Docker image for systems using Kustomize and kubectl.
Included additions beyond base Apline:
- Kustomize 3.5.4
- Kubectl 1.17.3
- AWS 1.17.5
- envsubst
Working directory is set to /working/
if you need to mount files.
If you're making up your own workflow, the image is on Docker Hub.

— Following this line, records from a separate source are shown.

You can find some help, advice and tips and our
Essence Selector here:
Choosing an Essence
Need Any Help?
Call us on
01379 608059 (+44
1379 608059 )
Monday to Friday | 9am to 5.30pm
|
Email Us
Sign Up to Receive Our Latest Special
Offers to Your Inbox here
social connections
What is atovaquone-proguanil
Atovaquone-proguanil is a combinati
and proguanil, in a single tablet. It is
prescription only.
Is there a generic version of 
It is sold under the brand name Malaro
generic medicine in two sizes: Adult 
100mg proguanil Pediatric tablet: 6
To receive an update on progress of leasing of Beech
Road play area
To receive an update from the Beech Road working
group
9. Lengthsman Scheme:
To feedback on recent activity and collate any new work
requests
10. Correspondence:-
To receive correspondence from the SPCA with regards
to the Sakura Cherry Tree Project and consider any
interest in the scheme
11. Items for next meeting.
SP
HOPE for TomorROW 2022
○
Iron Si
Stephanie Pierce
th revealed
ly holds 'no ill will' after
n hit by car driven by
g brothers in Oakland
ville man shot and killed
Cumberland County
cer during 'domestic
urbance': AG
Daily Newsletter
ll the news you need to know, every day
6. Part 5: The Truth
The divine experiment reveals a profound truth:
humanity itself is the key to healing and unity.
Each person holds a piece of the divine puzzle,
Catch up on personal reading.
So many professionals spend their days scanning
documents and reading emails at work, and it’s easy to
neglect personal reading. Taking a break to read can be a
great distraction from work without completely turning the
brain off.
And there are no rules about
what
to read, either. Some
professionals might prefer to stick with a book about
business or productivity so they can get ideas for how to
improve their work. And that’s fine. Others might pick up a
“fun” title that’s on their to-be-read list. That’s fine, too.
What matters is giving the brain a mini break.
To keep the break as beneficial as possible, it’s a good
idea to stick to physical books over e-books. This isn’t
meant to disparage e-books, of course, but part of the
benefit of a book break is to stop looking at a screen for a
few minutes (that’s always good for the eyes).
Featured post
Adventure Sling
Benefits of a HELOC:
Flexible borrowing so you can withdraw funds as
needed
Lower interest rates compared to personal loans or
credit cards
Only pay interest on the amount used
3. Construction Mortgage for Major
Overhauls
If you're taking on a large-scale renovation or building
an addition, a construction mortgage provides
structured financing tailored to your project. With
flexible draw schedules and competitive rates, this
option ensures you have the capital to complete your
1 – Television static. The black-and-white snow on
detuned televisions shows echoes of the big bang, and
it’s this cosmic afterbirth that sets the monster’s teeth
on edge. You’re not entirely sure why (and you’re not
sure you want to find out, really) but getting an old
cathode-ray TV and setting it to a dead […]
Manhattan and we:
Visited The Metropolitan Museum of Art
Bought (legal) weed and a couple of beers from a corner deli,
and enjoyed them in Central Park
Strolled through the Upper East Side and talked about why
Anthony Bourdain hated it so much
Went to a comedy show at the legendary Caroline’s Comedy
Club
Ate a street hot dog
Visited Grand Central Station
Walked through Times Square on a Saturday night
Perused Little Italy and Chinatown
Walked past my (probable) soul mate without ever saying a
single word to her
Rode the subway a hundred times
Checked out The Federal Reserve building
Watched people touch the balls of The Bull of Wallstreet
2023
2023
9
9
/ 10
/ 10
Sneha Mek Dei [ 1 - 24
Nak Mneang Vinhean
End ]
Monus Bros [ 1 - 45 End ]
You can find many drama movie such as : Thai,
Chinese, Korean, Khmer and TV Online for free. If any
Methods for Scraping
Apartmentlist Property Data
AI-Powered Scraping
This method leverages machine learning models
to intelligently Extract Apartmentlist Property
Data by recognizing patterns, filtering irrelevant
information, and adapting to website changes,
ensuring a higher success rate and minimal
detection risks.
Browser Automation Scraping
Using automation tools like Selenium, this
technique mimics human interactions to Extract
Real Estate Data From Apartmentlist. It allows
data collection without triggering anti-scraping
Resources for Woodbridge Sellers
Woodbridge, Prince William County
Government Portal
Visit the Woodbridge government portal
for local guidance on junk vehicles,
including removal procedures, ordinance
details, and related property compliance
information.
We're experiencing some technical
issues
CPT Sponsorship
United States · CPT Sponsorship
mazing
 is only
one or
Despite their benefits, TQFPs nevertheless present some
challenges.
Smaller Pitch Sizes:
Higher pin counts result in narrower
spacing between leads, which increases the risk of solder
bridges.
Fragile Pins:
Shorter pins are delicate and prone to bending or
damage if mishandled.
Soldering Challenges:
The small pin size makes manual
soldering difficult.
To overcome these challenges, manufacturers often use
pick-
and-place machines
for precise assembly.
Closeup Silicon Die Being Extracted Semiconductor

Using the commands shown below, a complete deploy can be run by piping the output of each into the others:
# envsubst for plain sh using docker. Passes all exported variables off to docker
ENV=$(env | grep = | grep -v '^_' | sed 's/\([^=]*\)=.*/ -e \1 /' | tr -d '\n')
docker run --rm -i \
$ENV \
-w /working/ \
-v "$(pwd):/working/" \
benjjefferies/kustomize-docker \
kustomize build /working/overlays/$OVERLAY \
| docker run --rm -i \
$ENV \
benjjefferies/kustomize-docker \
envsubst \
| docker run --rm -i \
-v "$KUBECONFIG:/root/.kube/config" \
benjjefferies/kustomize-docker \
kubectl apply -f -
Envsubst may be useful in building deploy-specific Kustomize overlays. A general pattern for this is:
# envsubst for plain sh using docker. Passes all exported variables off to docker
ENV=$(env | grep = | grep -v '^_' | sed 's/\([^=]*\)=.*/ -e \1 /' | tr -d '\n')
docker run --rm -i \
$ENV \
benjjefferies/kustomize-docker \
envsubst \
< input_file.yaml \
> output_file.yaml
If $OVERLAY
is the name of the overlay to use and your current working directory is the base of your
Kustomize files:
ENV=$(env | grep = | grep -v '^_' | sed 's/\([^=]*\)=.*/ -e \1 /' | tr -d '\n')
docker run --rm -i \
$ENV \
-w /working/ \
-v "$(pwd):/working/" \
benjjefferies/kustomize-docker \
kustomize build /working/overlays/$OVERLAY
Note that all kustomization.yaml
s, resources, patches, etc must be under the working directory or the
container will not be able to access them.
We also include all the local environment variables in the kustomize run because configMap and secret
generators might do things like "echo $ENV_VAR
" and we want that to work.
If $KUBECONFIG
is the path to your K8s configuration file (this is the default variable named used by Gitlab's CI):
docker run --rm -i \
-v "$KUBECONFIG:/root/.kube/config" \
benjjefferies/kustomize-docker \
kubectl apply -f - \
< input_file.yaml
To get .kube/config
in AWS EKS you can use the aws-cli.
docker run --rm -i \
-e AWS_ACCESS_KEY_ID $AWS_ACCESS_KEY_ID \
-e AWS_SECRET_ACCESS_KEY $AWS_SECRET_ACCESS_KEY \
benjjefferies/kustomize-docker \
aws eks --region $region update-kubeconfig --name $eks-cluster-name
If you're going to be doing any kubectl cp
ing, don't forget to add the appropriate volumes.